Much of the same marketing groundwork needs to be done to promote online and offline events. You need to brainstorm the idea behind the event or talk and make sure that it will be relevant and interesting to your client base. You’ll need to secure hosts, send out email invitations and build a landing page and set-up lead-collection forms on your marketing automation software or CRM. That’s already quite a lot of work to accomplish—especially for a smaller marketing team. By this point (after a FOMO-inducing reminder email) you’re ready to start the webinar at fairly little cost. If you’re orchestrating a real-world event or meet-up, this is just the beginning.

Webinars Are Cost-Effective with High ROI

The logistics and operations surrounding a real-world event pose a barrier for pulling it off at all. At a previous company I was with, before webinars were a big thing, the CEO was dead set on doing a product roadshow. We were a small marketing department and the resources necessary for pulling this off were draining and detrimental to our other marketing activities. The events were costly both in man hours and in cold hard cash, and after two events we decided to call it quits. We spent a half-a-year’s worth of our online advertising budget in two events and had zero clients to show from it.

Webinars on the other hand, are convenient ROI-friendly marketing endeavors because they’re so inexpensive to produce and have such high gains. According to ReadyTalk, the average cost of conducting a webinar is between $100 and $3,000 depending on promotion and technology costs. Today the tech to produce webinars is dirt cheap and high-quality. We use Fuze, which for $40/month will give you unlimited HD webinars for up to 250 people with HD recordings. That’s quite a departure from the clunky software of just a few years ago.

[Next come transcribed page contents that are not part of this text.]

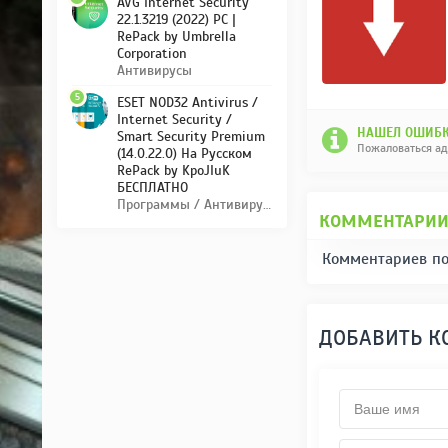
AVG Internet Security
22.1.3219 (2022) PC |
RePack by Umbrella
Corporation
Антивирусы
5
ESET NOD32 Antivirus /
Internet Security /
НАШЕЛ ОШИБК
Smart Security Premium
Пожаловаться а
(14.0.22.0) На Русском
RePack by KpoJIuK
БЕСПЛАТНО
Программы / Антивирусы
КОММЕНТАРИ
Комментариев по
ДОБАВИТЬ 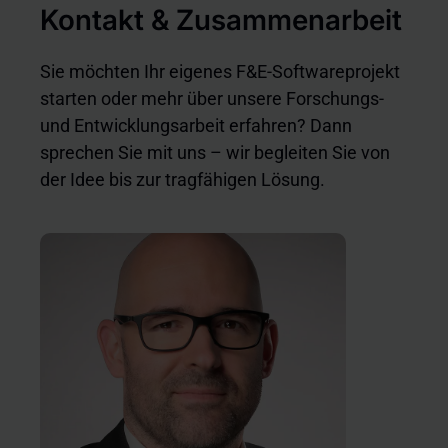
Kontakt & Zusammenarbeit
Sie möchten Ihr eigenes F&E-Softwareprojekt
starten oder mehr über unsere Forschungs-
und Entwicklungsarbeit erfahren? Dann
sprechen Sie mit uns – wir begleiten Sie von
der Idee bis zur tragfähigen Lösung.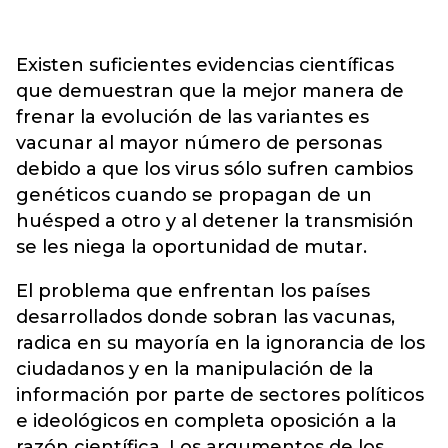
Existen suficientes evidencias científicas
que demuestran que la mejor manera de
frenar la evolución de las variantes es
vacunar al mayor número de personas
debido a que los virus sólo sufren cambios
genéticos cuando se propagan de un
huésped a otro y al detener la transmisión
se les niega la oportunidad de mutar.
El problema que enfrentan los países
desarrollados donde sobran las vacunas,
radica en su mayoría en la ignorancia de los
ciudadanos y en la manipulación de la
información por parte de sectores políticos
e ideológicos en completa oposición a la
razón científica. Los argumentos de los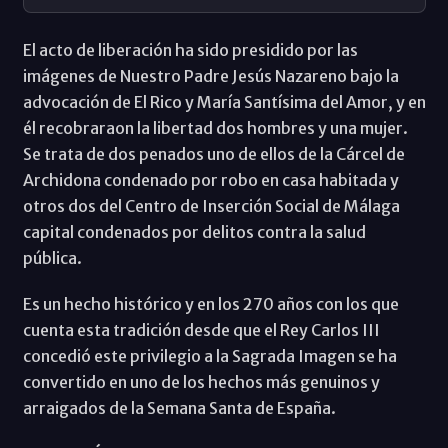
El acto de liberación ha sido presidido por las
imágenes de Nuestro Padre Jesús Nazareno bajo la
advocación de El Rico y María Santísima del Amor, y en
él recobraraon la libertad dos hombres y una mujer.
Se trata de dos penados uno de ellos de la Cárcel de
Archidona condenado por robo en casa habitada y
otros dos del Centro de Inserción Social de Málaga
capital condenados por delitos contra la salud
pública.
Es un hecho histórico y en los 270 años con los que
cuenta esta tradición desde que el Rey Carlos III
concedió este privilegio a la Sagrada Imagen se ha
convertido en uno de los hechos más genuinos y
arraigados de la Semana Santa de España.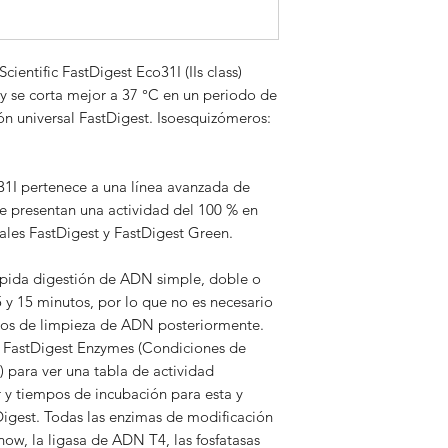
A consultar
ientific FastDigest Eco31I (IIs class)
y se corta mejor a 37 °C en un periodo de
ón universal FastDigest. Isoesquizómeros:
31I pertenece a una línea avanzada de
ue presentan una actividad del 100 % en
ales FastDigest y FastDigest Green.
ápida digestión de ADN simple, doble o
 y 15 minutos, por lo que no es necesario
asos de limpieza de ADN posteriormente.
r FastDigest Enzymes (Condiciones de
 para ver una tabla de actividad
r y tiempos de incubación para esta y
Digest. Todas las enzimas de modificación
w, la ligasa de ADN T4, las fosfatasas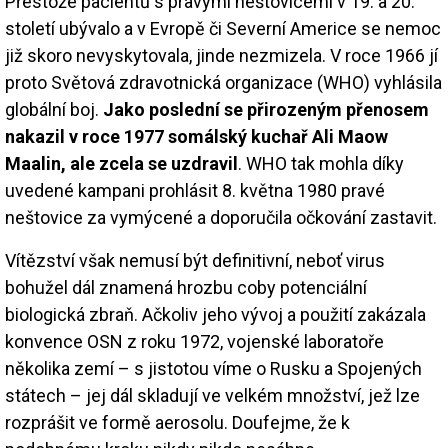
Přestože pacientů s pravými neštovicemi v 19. a 20.
století ubývalo a v Evropě či Severní Americe se nemoc
již skoro nevyskytovala, jinde nezmizela. V roce 1966 jí
proto Světová zdravotnická organizace (WHO) vyhlásila
globální boj.
Jako poslední se přirozeným přenosem
nakazil v roce 1977 somálský kuchař Ali Maow
Maalin, ale zcela se uzdravil
. WHO tak mohla díky
uvedené kampani prohlásit 8. května 1980 pravé
neštovice za vymýcené a doporučila očkování zastavit.
Vítězství však nemusí být definitivní, neboť virus
bohužel dál znamená hrozbu coby potenciální
biologická zbraň. Ačkoliv jeho vývoj a použití zakázala
konvence OSN z roku 1972, vojenské laboratoře
několika zemí – s jistotou víme o Rusku a Spojených
státech – jej dál skladují ve velkém množství, jež lze
rozprášit ve formě aerosolu. Doufejme, že k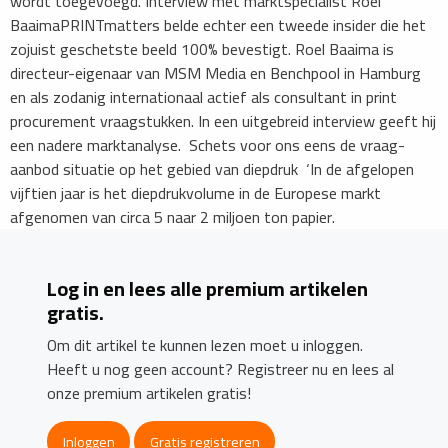
wordt toegevoegd. Interview met marktspecialist Roel
BaaimaPRINTmatters belde echter een tweede insider die het
zojuist geschetste beeld 100% bevestigt. Roel Baaima is
directeur-eigenaar van MSM Media en Benchpool in Hamburg
en als zodanig internationaal actief als consultant in print
procurement vraagstukken. In een uitgebreid interview geeft hij
een nadere marktanalyse. Schets voor ons eens de vraag-
aanbod situatie op het gebied van diepdruk ‘In de afgelopen
vijftien jaar is het diepdrukvolume in de Europese markt
afgenomen van circa 5 naar 2 miljoen ton papier.
Log in en lees alle premium artikelen
gratis.
Om dit artikel te kunnen lezen moet u inloggen.
Heeft u nog geen account? Registreer nu en lees al
onze premium artikelen gratis!
Inloggen
Gratis registreren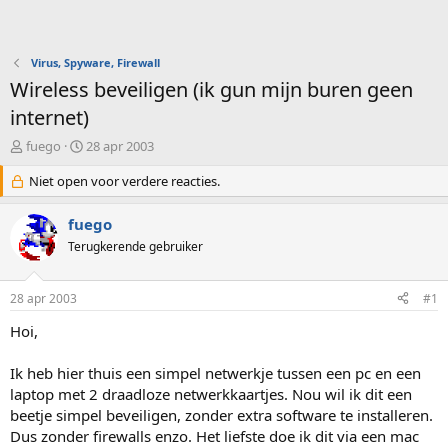
Virus, Spyware, Firewall
Wireless beveiligen (ik gun mijn buren geen
internet)
O
S
fuego
28 apr 2003
n
t
d
Niet open voor verdere reacties.
a
e
r
r
t
fuego
w
d
Terugkerende gebruiker
e
a
r
t
p
u
28 apr 2003
#1
s
m
t
Hoi,
a
r
Ik heb hier thuis een simpel netwerkje tussen een pc en een
t
laptop met 2 draadloze netwerkkaartjes. Nou wil ik dit een
e
beetje simpel beveiligen, zonder extra software te installeren.
r
Dus zonder firewalls enzo. Het liefste doe ik dit via een mac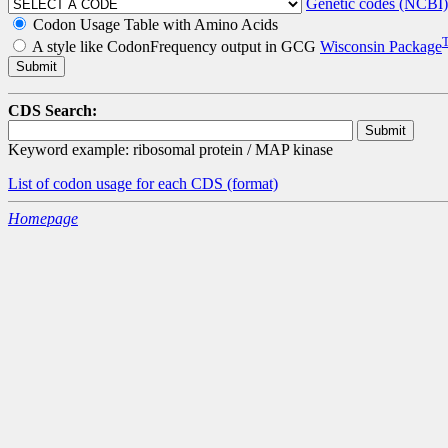
Genetic codes (NCBI)
Codon Usage Table with Amino Acids
A style like CodonFrequency output in GCG
Wisconsin Package
CDS Search:
Keyword example: ribosomal protein / MAP kinase
List of codon usage for each CDS
(format)
Homepage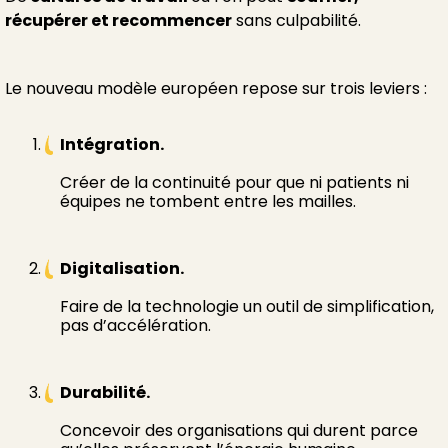
récupérer et recommencer
sans culpabilité.
Le nouveau modèle européen repose sur trois leviers :
Intégration.
Créer de la continuité pour que ni patients ni
équipes ne tombent entre les mailles.
Digitalisation.
Faire de la technologie un outil de simplification,
pas d’accélération.
Durabilité.
Concevoir des organisations qui durent parce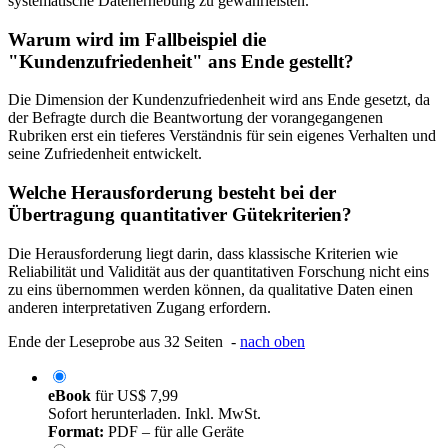
systematische Datenerhebung zu gewährleisten.
Warum wird im Fallbeispiel die
"Kundenzufriedenheit" ans Ende gestellt?
Die Dimension der Kundenzufriedenheit wird ans Ende gesetzt, da
der Befragte durch die Beantwortung der vorangegangenen
Rubriken erst ein tieferes Verständnis für sein eigenes Verhalten und
seine Zufriedenheit entwickelt.
Welche Herausforderung besteht bei der
Übertragung quantitativer Gütekriterien?
Die Herausforderung liegt darin, dass klassische Kriterien wie
Reliabilität und Validität aus der quantitativen Forschung nicht eins
zu eins übernommen werden können, da qualitative Daten einen
anderen interpretativen Zugang erfordern.
Ende der Leseprobe aus 32 Seiten -
nach oben
eBook
für
US$ 7,99
Sofort herunterladen. Inkl. MwSt.
Format:
PDF – für alle Geräte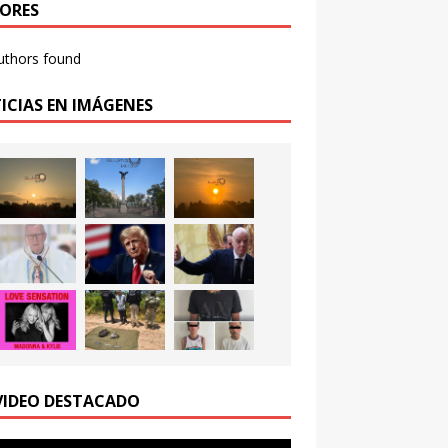
ORES
uthors found
ICIAS EN IMÁGENES
VIDEO DESTACADO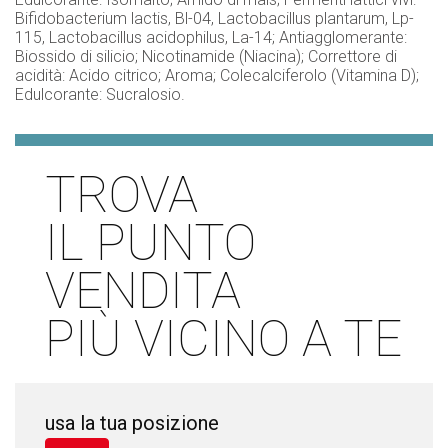
Bifidobacterium lactis, Bl-04, Lactobacillus plantarum, Lp-
115, Lactobacillus acidophilus, La-14; Antiagglomerante:
Biossido di silicio; Nicotinamide (Niacina); Correttore di
acidità: Acido citrico; Aroma; Colecalciferolo (Vitamina D);
Edulcorante: Sucralosio.
TROVA
IL PUNTO
VENDITA
PIÙ VICINO A TE
usa la tua posizione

Not only do you see rewards from the actual live webinar, but also from all of the marketing activities surrounding and promoting the webinar. ROI is also higher with webinars due to its wider reach. A potential real-world attendee may want to go to your spectacular event, but his kid’s ballet recital is at the same time across town… or in another town… or time zone. Residing online, the webinar knows no boundaries, and a recorded webinar lives on further bolstering ROI as more and more people consume your content on-demand without any time constraints.

A Webinar Is the Gift That Keeps on Giving

When done right, a webinar is far more than just the half-hour that you’re on the air. Like I said before, in order to promote a webinar, you need to send out emails, create landing pages, possibly even campaigns surrounding this. The webinar in and of itself is a happening that creates buzz! This is a live event and as such drums up some excitement when relevant and with an authority who can talk on the topic. If you’re a marketing manager from a tech company, find a product manager with the cred to do the talk.

After your webinar, you have the added benefit of not only delivering the recorded webinar, but also creating more opportunities to further fuel prospects’ journey down the funnel in real-time. Your sales team will now how a list of qualified leads that can be contacted directly and encouraged to convert.

In addition to the buzz generated from promoting the webinar, you also have the residual webinar aftershocks. This should be treated as a new piece of content and promoted as such. Since you have a recorded copy (you remembered to hit record, right?!) you now have content to put on your YouTube channel, push on social media, email both to the attendees and also to your entire list, and possibly include in future drip marketing campaigns. From one marketing channel, you now have six or more!

Non-gated webinars boost SEO and generate results. I see leads coming in that originated from searching specifically for webinars on a certain topic and also from searches with keywords from the webinar. When posting the webinar, it’s always best to set up a dedicated keyword page complete with descriptions about the webinar.